Lilith watched from the container's entrance, motionless. "You stole his power."
"Borrowed. I can't keep it all—it's fading already." Trevor flexed his hand, feeling the stolen strength leak away like water through fingers. "But I learned it. Temporarily. Enough to use, to understand, to counter."
"Temporary theft is still theft." She approached, cautious, studying him like a new species. "The Court will want to know. The Progenitor will want to know."
"Then tell them." Trevor dragged the paralyzed rogue toward the exit. "Tell them I offer a service. I can de-power their enemies without killing them. I can absorb abilities, learn secrets, become whatever they need. Tell them I'm building a resume."
"For what?"
"For Nocturnis. For the Crimson Ledger. For answers." He dropped the rogue, turned to face his maker. "I'm not asking for charity, Lilith. I'm offering value. The Court needs enforcers. I can be more than that—I can be weapon and analyst, soldier and spy, whatever pays the passage."
She considered. The city hummed beyond the container walls, heartbeats and headlights and the endless rhythm of human life that Trevor no longer shared but still served, in his way.
"There's a test," she said slowly. "For neonates who seek early rank. The Crucible. One hundred opponents, drawn from the Court's enemies. Survive, and you earn the title Ancilla—ranked vampire, entitled to enter Nocturnis. Die, and you're dust."
"One hundred?"
"Werewolves, fae, rogue vampires, witches. Whatever the Court has captured and needs disposed of." Lilith's eyes were serious, ancient, calculating. "No neonate has survived in three centuries. The last who tried was torn apart in the seventh round."
Trevor looked at his hands. At the strength already fading, the borrowed power leaking away. He thought of the dragon dreams, the whispers, the rise that had followed his death.
"When?"
"Full moon. Three weeks." Lilith touched his shoulder, almost tender. "You don't have to do this. Wait. Grow stronger. Learn more."
"I've been dead a month," Trevor said. "In that time, I've learned that the Court is corrupt, the Vigil is complicit, and seventeen families still don't know what happened to their children." He met her eyes. "Time is a luxury for the living. I'm already dead. I spend time or I waste it."

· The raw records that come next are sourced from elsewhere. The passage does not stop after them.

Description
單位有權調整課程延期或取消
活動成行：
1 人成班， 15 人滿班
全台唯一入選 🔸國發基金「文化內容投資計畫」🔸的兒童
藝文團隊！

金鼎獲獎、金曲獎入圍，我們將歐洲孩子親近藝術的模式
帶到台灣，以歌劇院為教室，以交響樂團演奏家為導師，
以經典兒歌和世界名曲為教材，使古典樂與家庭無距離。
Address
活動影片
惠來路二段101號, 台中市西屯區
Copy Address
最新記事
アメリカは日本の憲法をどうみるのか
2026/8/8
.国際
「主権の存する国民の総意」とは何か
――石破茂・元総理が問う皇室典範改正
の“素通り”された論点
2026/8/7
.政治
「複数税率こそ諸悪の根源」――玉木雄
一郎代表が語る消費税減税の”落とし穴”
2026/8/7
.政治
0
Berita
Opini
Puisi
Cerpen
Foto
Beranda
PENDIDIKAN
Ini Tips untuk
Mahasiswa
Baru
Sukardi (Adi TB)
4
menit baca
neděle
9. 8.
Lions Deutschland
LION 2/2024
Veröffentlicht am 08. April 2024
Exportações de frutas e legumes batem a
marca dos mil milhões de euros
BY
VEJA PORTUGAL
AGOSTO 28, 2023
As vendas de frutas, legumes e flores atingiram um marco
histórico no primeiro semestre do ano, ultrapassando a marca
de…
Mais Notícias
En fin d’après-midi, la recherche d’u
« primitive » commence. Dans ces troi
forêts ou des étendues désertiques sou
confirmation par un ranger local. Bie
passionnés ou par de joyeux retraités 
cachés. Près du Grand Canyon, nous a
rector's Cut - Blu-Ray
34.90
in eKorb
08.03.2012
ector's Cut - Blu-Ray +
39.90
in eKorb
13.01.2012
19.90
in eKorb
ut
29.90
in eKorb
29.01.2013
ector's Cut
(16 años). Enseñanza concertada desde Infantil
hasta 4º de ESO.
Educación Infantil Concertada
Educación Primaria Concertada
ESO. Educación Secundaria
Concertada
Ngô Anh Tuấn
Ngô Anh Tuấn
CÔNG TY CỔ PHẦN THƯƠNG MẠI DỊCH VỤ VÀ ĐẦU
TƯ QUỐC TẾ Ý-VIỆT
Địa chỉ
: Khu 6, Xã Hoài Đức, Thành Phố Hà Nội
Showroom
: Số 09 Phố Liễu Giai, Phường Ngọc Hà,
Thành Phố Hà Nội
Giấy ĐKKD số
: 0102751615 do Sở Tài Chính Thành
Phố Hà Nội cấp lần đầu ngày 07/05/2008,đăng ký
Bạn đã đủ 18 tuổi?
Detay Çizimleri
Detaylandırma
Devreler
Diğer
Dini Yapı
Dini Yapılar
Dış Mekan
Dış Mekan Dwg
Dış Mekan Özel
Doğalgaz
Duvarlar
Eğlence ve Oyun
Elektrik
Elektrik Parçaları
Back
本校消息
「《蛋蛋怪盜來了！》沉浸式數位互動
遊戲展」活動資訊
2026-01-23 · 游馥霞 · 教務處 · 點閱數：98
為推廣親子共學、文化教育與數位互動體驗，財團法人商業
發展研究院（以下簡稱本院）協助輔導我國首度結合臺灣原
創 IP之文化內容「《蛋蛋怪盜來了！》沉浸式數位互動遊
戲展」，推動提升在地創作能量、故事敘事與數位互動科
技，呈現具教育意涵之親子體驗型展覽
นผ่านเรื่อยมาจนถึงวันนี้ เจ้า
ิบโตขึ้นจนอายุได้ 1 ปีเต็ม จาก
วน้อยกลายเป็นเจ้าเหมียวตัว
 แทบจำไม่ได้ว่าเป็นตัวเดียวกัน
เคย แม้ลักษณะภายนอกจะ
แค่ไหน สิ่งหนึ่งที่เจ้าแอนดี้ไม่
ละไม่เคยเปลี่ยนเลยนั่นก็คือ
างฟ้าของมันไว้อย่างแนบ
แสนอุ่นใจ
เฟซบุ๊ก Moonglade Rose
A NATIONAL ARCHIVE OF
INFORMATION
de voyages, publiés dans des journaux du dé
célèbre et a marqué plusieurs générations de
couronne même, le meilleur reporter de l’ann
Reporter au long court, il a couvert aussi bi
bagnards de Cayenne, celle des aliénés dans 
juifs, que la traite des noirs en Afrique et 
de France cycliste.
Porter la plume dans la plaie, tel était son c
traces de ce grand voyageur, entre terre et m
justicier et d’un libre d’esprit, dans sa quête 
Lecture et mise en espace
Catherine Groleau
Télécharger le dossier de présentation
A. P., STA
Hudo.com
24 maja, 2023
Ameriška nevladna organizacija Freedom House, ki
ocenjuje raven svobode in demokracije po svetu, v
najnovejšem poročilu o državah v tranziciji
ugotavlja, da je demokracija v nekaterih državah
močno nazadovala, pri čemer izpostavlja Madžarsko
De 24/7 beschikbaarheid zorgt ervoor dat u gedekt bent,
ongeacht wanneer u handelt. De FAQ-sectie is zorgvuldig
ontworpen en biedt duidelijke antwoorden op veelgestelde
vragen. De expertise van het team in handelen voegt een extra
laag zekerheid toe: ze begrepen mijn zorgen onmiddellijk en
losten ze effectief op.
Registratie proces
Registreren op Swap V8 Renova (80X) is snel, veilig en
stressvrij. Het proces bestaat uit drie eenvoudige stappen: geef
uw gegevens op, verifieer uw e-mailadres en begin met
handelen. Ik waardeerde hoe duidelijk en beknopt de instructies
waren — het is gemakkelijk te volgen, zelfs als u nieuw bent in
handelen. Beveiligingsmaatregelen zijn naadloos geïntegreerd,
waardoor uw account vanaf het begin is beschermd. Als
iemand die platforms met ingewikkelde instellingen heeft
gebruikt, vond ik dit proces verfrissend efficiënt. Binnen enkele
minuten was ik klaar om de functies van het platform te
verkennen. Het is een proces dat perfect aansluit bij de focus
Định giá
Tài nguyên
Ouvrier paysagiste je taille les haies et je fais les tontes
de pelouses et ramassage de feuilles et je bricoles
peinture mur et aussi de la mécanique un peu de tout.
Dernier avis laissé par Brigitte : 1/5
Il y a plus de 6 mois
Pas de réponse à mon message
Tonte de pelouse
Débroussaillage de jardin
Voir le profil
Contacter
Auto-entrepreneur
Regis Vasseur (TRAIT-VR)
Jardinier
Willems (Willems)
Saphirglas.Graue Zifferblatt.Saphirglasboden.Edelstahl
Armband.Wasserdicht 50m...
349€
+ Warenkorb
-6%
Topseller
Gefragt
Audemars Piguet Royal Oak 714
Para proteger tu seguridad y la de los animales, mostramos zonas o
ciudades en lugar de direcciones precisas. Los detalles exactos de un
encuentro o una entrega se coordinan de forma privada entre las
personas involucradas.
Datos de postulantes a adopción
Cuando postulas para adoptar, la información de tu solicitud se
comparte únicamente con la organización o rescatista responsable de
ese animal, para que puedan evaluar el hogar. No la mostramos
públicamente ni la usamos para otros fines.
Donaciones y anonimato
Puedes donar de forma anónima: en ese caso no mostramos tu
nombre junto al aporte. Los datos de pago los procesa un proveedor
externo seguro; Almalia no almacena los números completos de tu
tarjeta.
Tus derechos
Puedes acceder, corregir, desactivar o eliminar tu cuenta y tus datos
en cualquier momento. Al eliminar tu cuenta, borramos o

She nodded. Said nothing. But her hand remained on his shoulder as they dragged the rogue into the night, and Trevor felt something shift between them. Not trust—too early for that. Not affection—monsters didn't afford such things.
Possibility. That was the word. The possibility that he might survive, might prove valuable, might become something other than experiment or failure.
Three weeks. He would train. Feed strategically, absorbing specific skills—combat, speed, endurance. Build his temporary library of abilities. Learn to chain them, to switch between borrowed powers as situations demanded.
And he would dream. Of dragons. Of fire. Of wings that cast shadows across dimensions.
Something was coming. Something ancient, watching from the paths between worlds. Trevor could feel it in his transformed blood, in the Soul Siphon's hunger, in the whisper that had become a voice.
Rise, it said. Rise, and claim.
He would rise. Through the Crucible. Through the Court. Through whatever tests the dead world demanded.
The living had called him Trevor Hale, forensic accountant, brother, son.
The dead would learn to call him something else.